On the night of October 19, 2009, Doug Winter went missing on Lake Superior while out kayaking. I waited a long time to write this blog and it is still kind of difficult for me to compose my thoughts. Doug was a friend and kayaking companion. Somehow, writing this post means that I am admitting to myself that he will not be coming back, and that is a hard thought to come to terms with. When someone disappears, I guess it is only natural for us to start channeling our inner Sherlock Holmes trying to come up with answers to the mystery. I too, have come up with no less than five possible scenarios, all plausible, based on the information we have so far, but I don’t intend to share any of them. Because Doug went out alone and did not come back to tell us, we will never know for sure just what happened to him. Unfortunately, that also means that the lessons we might learn from this tragedy will probably be limited as well.

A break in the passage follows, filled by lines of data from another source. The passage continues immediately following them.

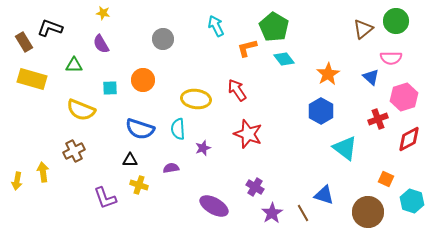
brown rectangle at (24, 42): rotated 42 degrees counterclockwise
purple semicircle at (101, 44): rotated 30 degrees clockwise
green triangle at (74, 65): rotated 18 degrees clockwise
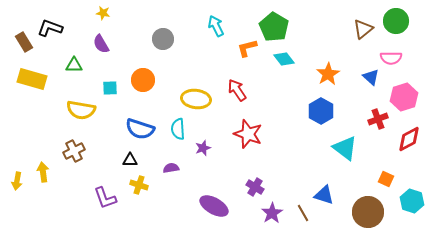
yellow semicircle at (81, 110): rotated 12 degrees counterclockwise
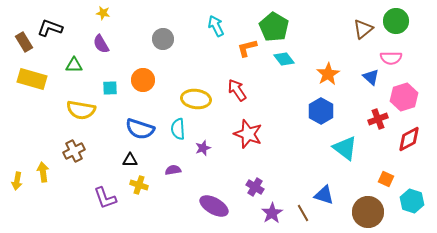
purple semicircle at (171, 168): moved 2 px right, 2 px down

Since we can’t really use this story as a cautionary tale, I would rather focus on Doug, the person, and what I remember about him. I first met Doug when he came into Laacke & Joys to buy his first kayak from me. He bought an inexpensive 13-foot recreational/touring kayak and a cheap paddle. I remember warning him that this was not a kayak for Lake Michigan. I found out later that Doug took that kayak out several miles into Lake Michigan on his first trip. He told me that it was a really scary and dumb thing to do, and when he got back to shore, he decided he better take some lessons. That was when Doug became my kayaking student. Very shortly after taking some lessons, he upgraded to a real sea kayak, started amassing some decent gear, and began to show up for Sunday morning paddles at South Shore. He was still a beginner and his skills needed work, but he got pretty mad when someone bluntly told him so (Sue, you know who you are). When he vented his anger to me, I calmed him down and helped him realize that in her way, Sue was trying to help him. He eventually got over it, and got down to the serious work of trying to improve his skills, taking classes and getting help and advice from the more experienced paddlers in our Sunday morning group. As time went by, Doug became one of the regulars in our paddling group. He helped out at Laacke & Joys Paddlefest as a safety boater on several occasions. He introduced us to “Sven’s” in Bay View where we still often have coffee and brunch after kayaking. He was a driving force behind the October campouts in Door County, something that our local kayakers hadn’t done since back when John Browning still had his outdoor store and hosted a campout at Point Beach. Doug loved to take photos. Some of the best pictures I have of myself in my kayak were taken by Doug. He was generous to a fault. All of us that paddled with him can probably name a handful of times when Doug insisted on picking up our check for coffee or breakfast. It was totally unnecessary, but he wanted to thank us in some way for helping him along in the sport of kayaking. Doug had a cat. He would always have a new story to tell us about “Fuzzy”. He was a skilled carpenter and craftsman. He built a kayak for himself, but then got burned by a bad batch of epoxy that never cured and left his masterpiece permanently “tacky” to the touch.
I will miss Doug, but I think I will try to remember him with a funny story that another one of his friends told me recently. Years ago, when Doug lived in Shawano, he had an old Thunderbird that somehow got stuck in reverse. For two weeks he drove that car all around Shawano backwards. I guess that sometimes you need to move forward by looking in the rearview mirror.